- [Task prompt] Lines in the entries below where the word "NOZRUL" shows up should each be copied.

- [Difference listings]
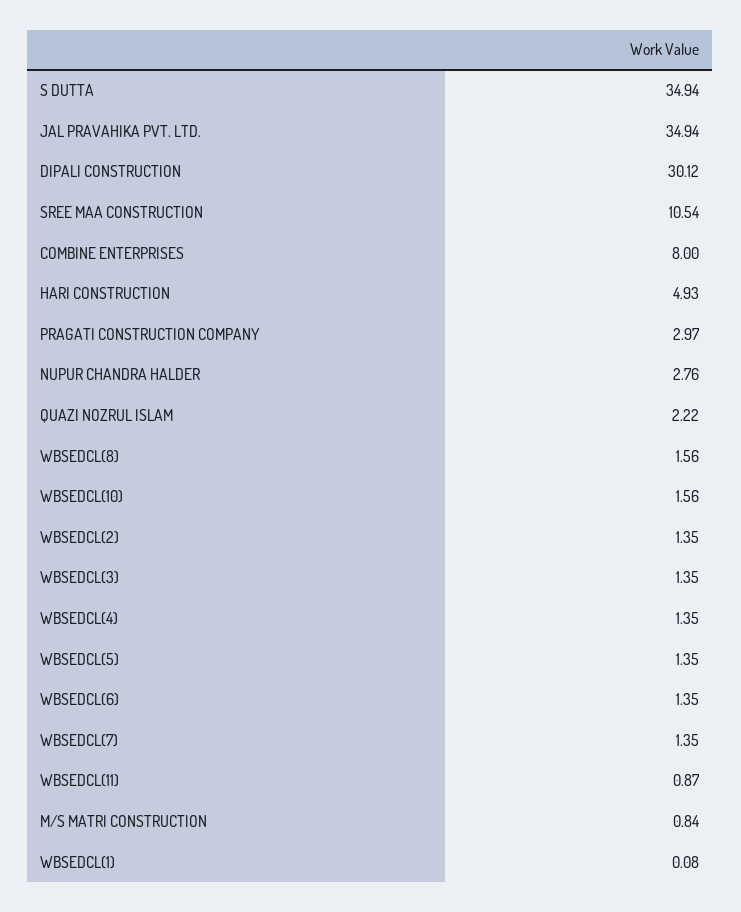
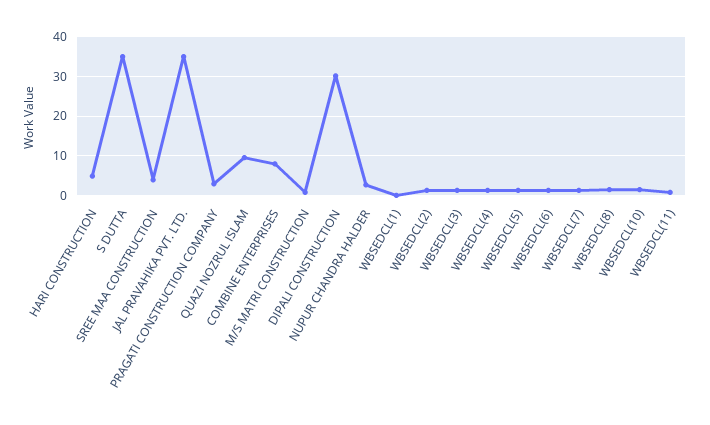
  {
    "S DUTTA": 34.94,
    "JAL PRAVAHIKA PVT. LTD.": 34.94,
    "DIPALI CONSTRUCTION": 30.12,
-   "SREE MAA CONSTRUCTION": 10.54,
+   "SREE MAA CONSTRUCTION": 4,
    "COMBINE ENTERPRISES": 8,
    "HARI CONSTRUCTION": 4.93,
    "PRAGATI CONSTRUCTION COMPANY": 2.97,
    "NUPUR CHANDRA HALDER": 2.76,
-   "QUAZI NOZRUL ISLAM": 2.22,
+   "QUAZI NOZRUL ISLAM": 10,
    "WBSEDCL(8)": 1.56,
    "WBSEDCL(10)": 1.56,
    "WBSEDCL(2)": 1.35,
    "WBSEDCL(3)": 1.35,
    "WBSEDCL(4)": 1.35,
    "WBSEDCL(5)": 1.35,
    "WBSEDCL(6)": 1.35,
    "WBSEDCL(7)": 1.35,
    "WBSEDCL(11)": 0.87,
    "M/S MATRI CONSTRUCTION": 0.84,
    "WBSEDCL(1)": 0.08
  }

- [Written solution]
-   "QUAZI NOZRUL ISLAM": 2.22,
+   "QUAZI NOZRUL ISLAM": 10,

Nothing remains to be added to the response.